La guerra y la economía

pagePor Carlos Gonce Socías

Vivimos una época convulsa, llena de guerras y conflictos, atentados y agresiones. De repente un grupo de extremistas en algún lugar del mundo se hace fuerte, saca recursos de donde nadie sabe y aparece con un ejército con armas modernas y ningún respeto por la vida de los demás, y se proclaman paladines de las más disímiles y reaccionarias causas.

A poco aparecen quienes les apoyan, y se forma una organización internacional auxiliada por las mismas redes sociales que deberían fomentar la comunicación, la amistad y el intercambio cultural entre los pueblos.

Y ni siquiera cuando disparan a jóvenes en una discoteca, atropellan con un camión a  multitudes en una calle o asesinan a un embajador, las voces de condena en los grandes medios de comunicación son unánimes.

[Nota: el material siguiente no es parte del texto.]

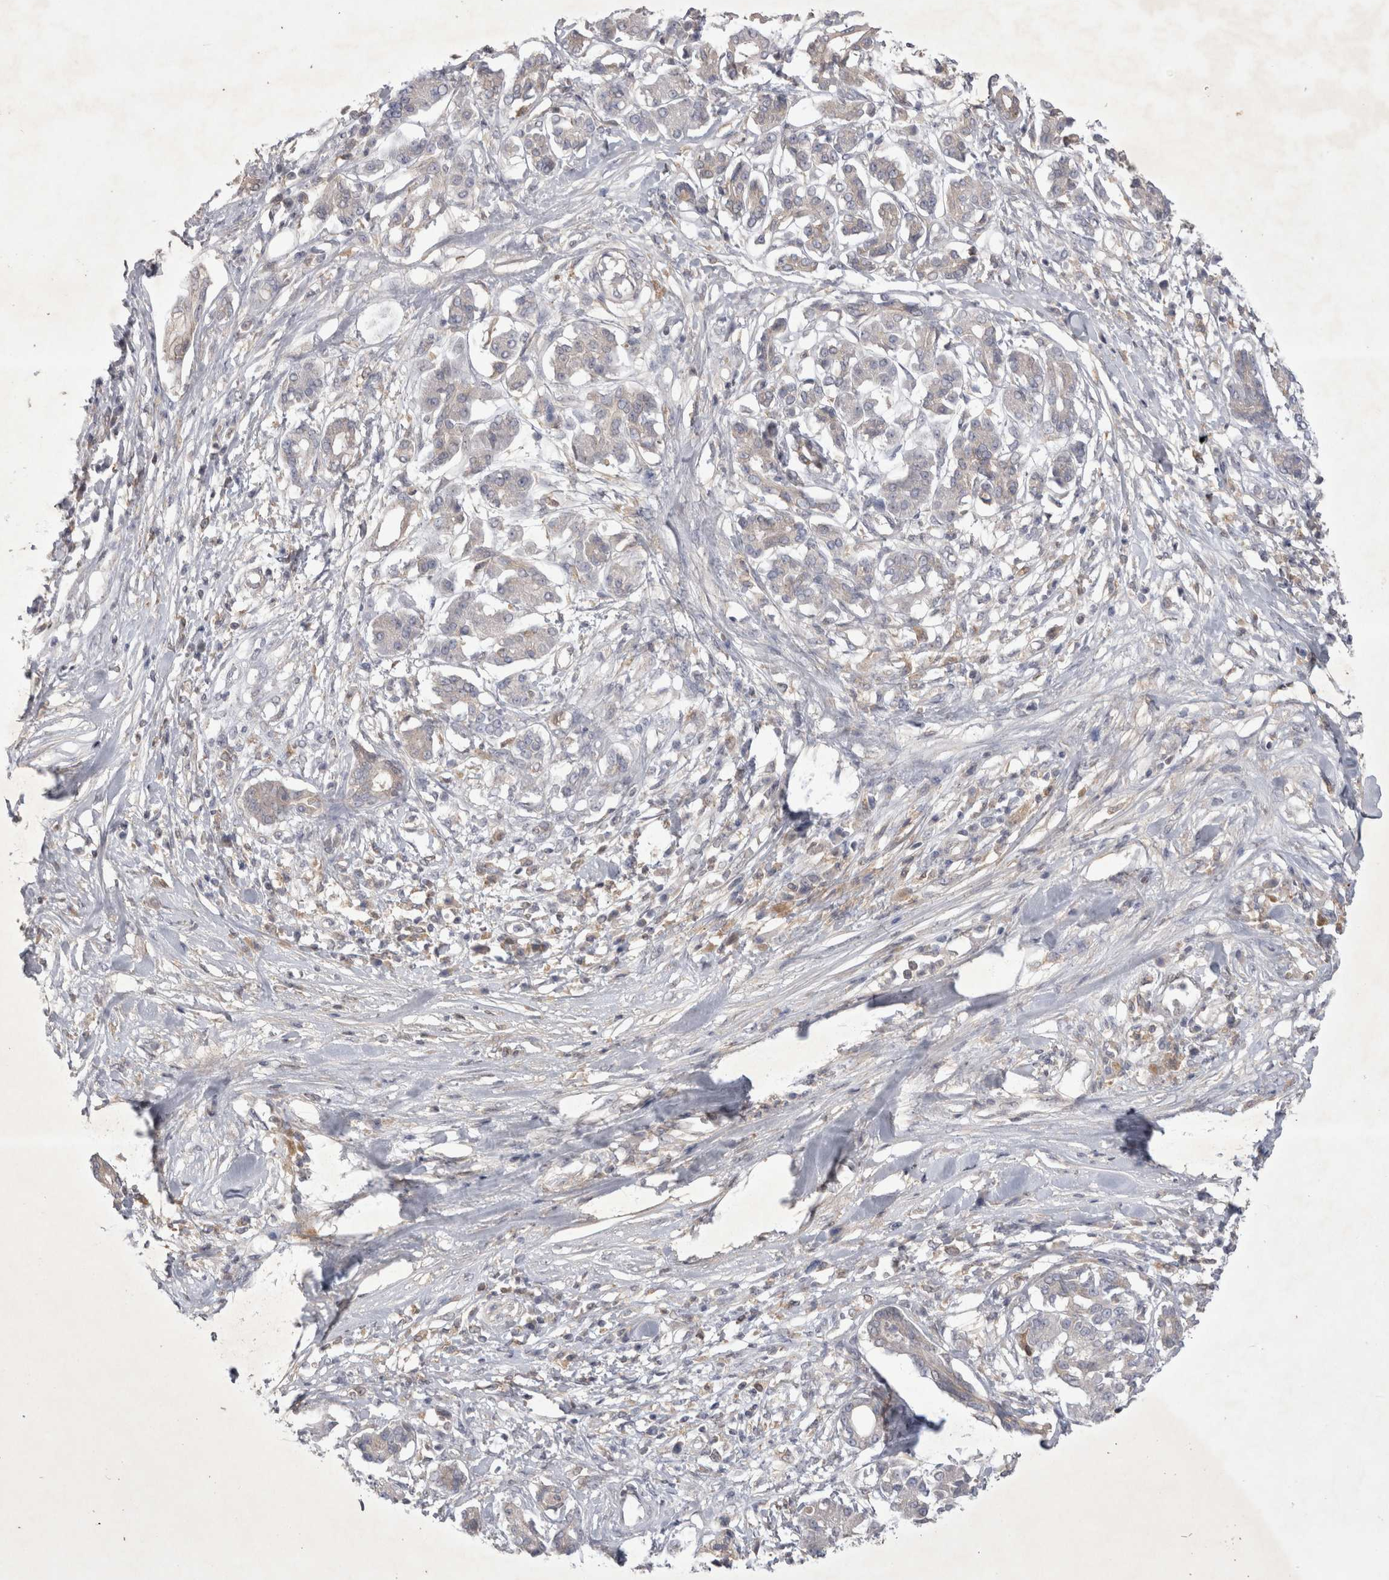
{"staining": {"intensity": "weak", "quantity": "<25%", "location": "cytoplasmic/membranous"}, "tissue": "pancreatic cancer", "cell_type": "Tumor cells", "image_type": "cancer", "snomed": [{"axis": "morphology", "description": "Adenocarcinoma, NOS"}, {"axis": "topography", "description": "Pancreas"}], "caption": "DAB (3,3'-diaminobenzidine) immunohistochemical staining of human pancreatic cancer (adenocarcinoma) exhibits no significant staining in tumor cells.", "gene": "SRD5A3", "patient": {"sex": "female", "age": 56}}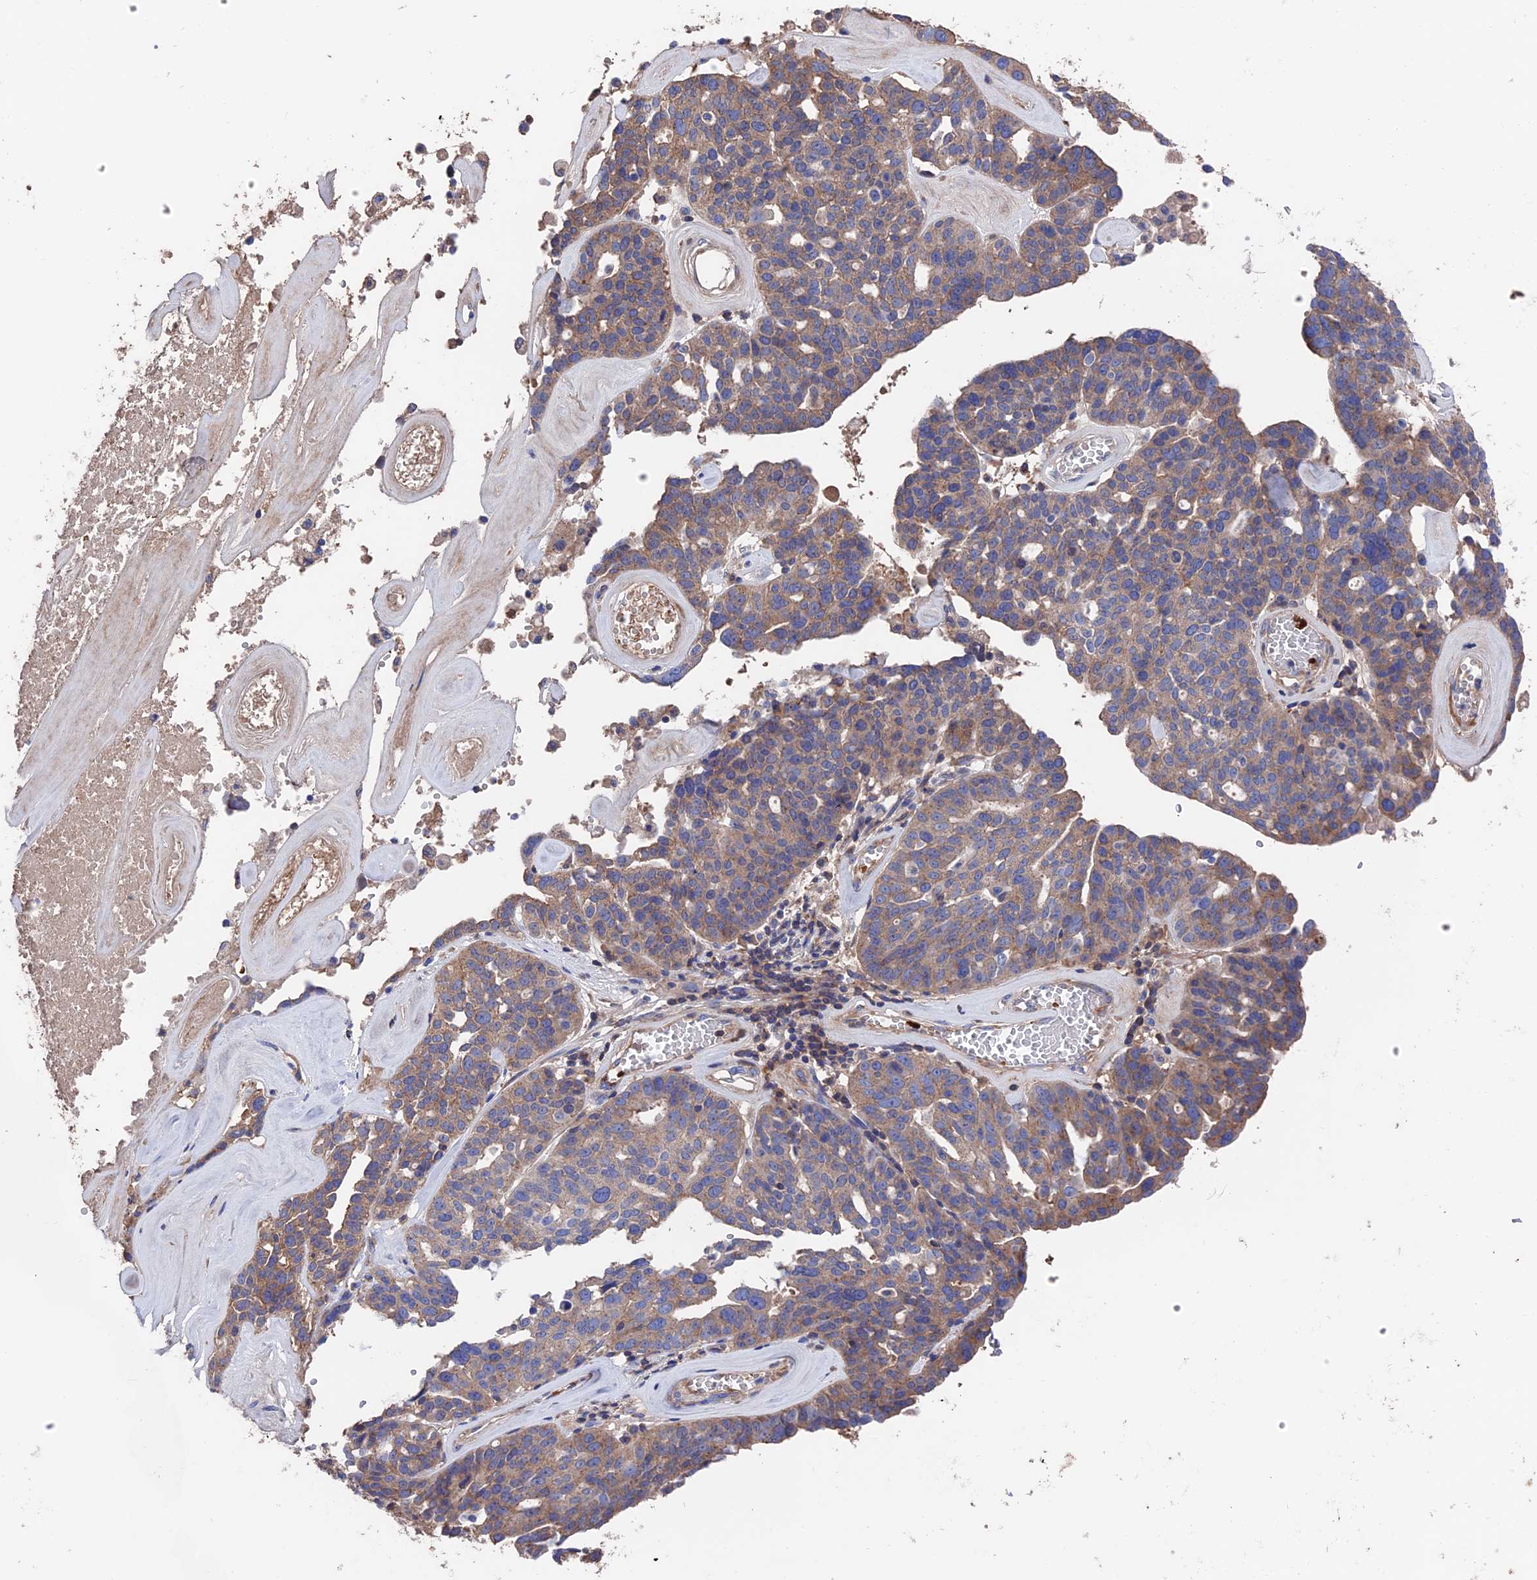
{"staining": {"intensity": "moderate", "quantity": ">75%", "location": "cytoplasmic/membranous"}, "tissue": "ovarian cancer", "cell_type": "Tumor cells", "image_type": "cancer", "snomed": [{"axis": "morphology", "description": "Cystadenocarcinoma, serous, NOS"}, {"axis": "topography", "description": "Ovary"}], "caption": "This is an image of IHC staining of ovarian serous cystadenocarcinoma, which shows moderate expression in the cytoplasmic/membranous of tumor cells.", "gene": "HPF1", "patient": {"sex": "female", "age": 59}}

Parecería que el mundo se ha vuelto loco. Pero no, al final todo tiene una explicación, por difícil que parezca. Si usted quiere hallarla sólo tiene que buscar con calma a quienes beneficia lo que esté sucediendo.

Es que siempre las guerras se inician con una justificación: sea religiosa, sea un diferendo histórico, una contradicción política, o una supuesta acumulación de armas químicas, por sólo citar ejemplos recientes. Pero un poco más ocultas siempre hay causas económicas, como el dominio de territorios ricos en petróleo u otros recursos, el control de grupos o de zonas comerciales, o expansión territorial. Cuando usted escarba un poco asoma la pata peluda del interés económico dominante.

Entonces las guerras no resultan tan inexplicables, ni el interés de diferentes naciones poderosas en apoyar a uno u otro bando aparece como puro y simple humanismo. De hecho muchas veces los países donde ocurren los conflictos piden que les dejen solucionar la situación por sí mismos, pero nada, la ayuda no solicitada se impone. Tal vez  en un principio para gastar material militar, mostrar poderío y dar vida a las industrias bélicas de los países en cuestión, tal vez en un final para participar del reparto de los despojos, porque eso es lo que queda de las naciones que se convierten en escenario de los acontecimientos.

Quien sigue las informaciones sabe que los sucesos en el mundo árabe y en África así lo demuestran. La realidad, como alertó muchas veces Fidel,  es que un desarrollo sostenible y adecuado a las costumbres, tradiciones e idiosincrasia de cada nación sólo se consigue si hay paz, y si cada pueblo logra ejercer la soberanía necesaria para resolver por sí mismo sus propios problemas. Eso promueve activamente Cuba, porque nuestra vocación es la paz.